- _Задание_
Подхватите текст о молитвенной и эротической риторике у Гоголя и продолжите его сразу после последнего предложения.

- _Текст для чтения_
'''
Значительно позднее пафос «невыразимого духовного поцелуя» из «Женщины» вместе с риторическими раскатами «Бориса Годунова»: «Великий! над сим вечным творением твоим клянусь!..» отзовется у зрелого Гоголя уже известной нам надрывной молитвой, обращенной им к собственному Гению, которого он отождествил с новым 1834 г.; и этот персональный Гений или Ангел тоже поставлен будет в тесную эротически-ассоциативную связь с Богом: «О, взгляни! Прекрасный, низведи на меня свои чистые, небесные очи. Я на коленях, я у ног твоих! О, не разлучайся со мною! <…> Труды мои будут вдохновенны. Над ними будет реять недоступное земле Божество… Я совершу… О, поцелуй и благослови меня!» («1834»).
Наконец, спустя еще несколько лет, в 1839 г., в отрывке «Ночи на вилле», посвященном смерти его молодого друга Иосифа Виельгорского, Гоголь возвращается к своей давней риторике олицетворенных «чувств», изначально связующих души. Повествователь предается растроганным воспоминаниям о «юношеских годах», когда было «сладко смотреть очами в очи <…> И все эти чувства сладкие, молодые, свежие – увы! Жители невозвратного мира – все эти чувства возвратились ко мне. Боже! Зачем?» Земная суета, с ее мишурой и «деревянными куклами, называемыми людьми», безнадежна и отвратительна, все прекрасное обречено здесь на гибель. Союз двух избранных душ, чуждых этому демоническому миру, предполагает их взаимную сакрализацию; соответственно, умирающий величает повествователя, на христианский манер, «спасителем», а тот его – своим «ангелом». Религиозный настрой тоже дополняется поцелуями, знакомыми по предыдущим текстам, но утратившими духовную «невыразимость»: «Я поцеловал его в плечо. Он мне подставил свою щеку. Мы поцеловались».
Вместе с тем вся эта сексуально-молитвенная элоквенция отнюдь не свидетельствует о каких-либо реальных, житейских пристрастиях к однополой любви, которые упорно пытался навязать Гоголю Саймон Карлинский, придававший решающее значение как раз «Ночам на вилле»[354]354
См.: Karlinsky S. The Sexual Labyrinth of Nikolai Gogol. Harvard UP, 1976. P. 152 ff.
[Закрыть]. Его позиция подверглась резонной критике в книге Е. Ляминой и Н. Самовер, осудивших наивное отношение исследователя к художественному сочинению как «буквальному воспроизведению чувств автора»: «Отрывок отмечен несомненным влиянием не только романтизма со свойственной ему спиритуализацией телесности, но и сентиментализма с его культом чувствительности, в равной мере распространявшимся как на любовь, так и на дружбу»[355]355
Лямина Е.Э., Самовер Н.В. «Бедный Жозеф»: Жизнь и смерть Иосифа Виельгорского. Опыт биографии человека 1830-х гг. М., 1999. С. 501.
[Закрыть].
'''
- _Строки данных_
'''
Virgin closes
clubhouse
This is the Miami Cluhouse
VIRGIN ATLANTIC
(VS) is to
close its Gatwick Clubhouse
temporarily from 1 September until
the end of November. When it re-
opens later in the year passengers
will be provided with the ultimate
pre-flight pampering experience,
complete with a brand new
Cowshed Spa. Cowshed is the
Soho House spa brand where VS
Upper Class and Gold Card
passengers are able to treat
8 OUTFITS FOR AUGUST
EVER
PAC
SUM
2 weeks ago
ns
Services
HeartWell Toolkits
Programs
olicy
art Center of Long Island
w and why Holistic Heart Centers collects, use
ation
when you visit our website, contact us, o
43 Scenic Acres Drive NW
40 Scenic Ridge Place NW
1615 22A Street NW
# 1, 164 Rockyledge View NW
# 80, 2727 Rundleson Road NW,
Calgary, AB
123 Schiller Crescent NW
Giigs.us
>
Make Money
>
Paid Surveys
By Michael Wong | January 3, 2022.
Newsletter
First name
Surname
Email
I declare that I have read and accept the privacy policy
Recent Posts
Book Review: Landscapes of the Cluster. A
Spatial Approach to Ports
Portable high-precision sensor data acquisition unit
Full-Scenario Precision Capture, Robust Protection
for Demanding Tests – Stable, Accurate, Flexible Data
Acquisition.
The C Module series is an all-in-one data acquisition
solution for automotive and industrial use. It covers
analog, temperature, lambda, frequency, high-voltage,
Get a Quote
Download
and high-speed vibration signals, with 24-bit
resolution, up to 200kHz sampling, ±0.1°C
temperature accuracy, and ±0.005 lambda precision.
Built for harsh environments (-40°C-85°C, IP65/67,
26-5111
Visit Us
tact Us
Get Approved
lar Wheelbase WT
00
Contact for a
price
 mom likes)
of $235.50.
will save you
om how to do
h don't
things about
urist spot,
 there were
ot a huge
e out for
'''
- _Ответ_
Действительно, то, что Карлинский мечтательно принимал за содомские откровения Гоголя, скорее смахивает, например, на философическую переписку Мелодора с Филалетом у Карамзина, которого, кажется, никто еще не уличал в мужеложестве: «Где ты, любимый Филалет? <….> Ах, где ты? Сердце мое тебя просит, требует. Оно помнит любезные твои взоры, сладкий голос и нежные, чувством согреваемые объятия, в которых жизнь была ему вдвое милее, – помнит, и велит глазам моим искать тебя – велит рукам моим к тебе простираться! <…> Тысячи мыслей волнуются в душе моей. Я хотел бы вдруг перелить их в твою душу без помощи слов, которых искать надобно; хотел бы открыть тебе грудь мою»[356]356
Цит. по: Н.И. Новиков и его современники. М., 1961. С. 395.
[Закрыть].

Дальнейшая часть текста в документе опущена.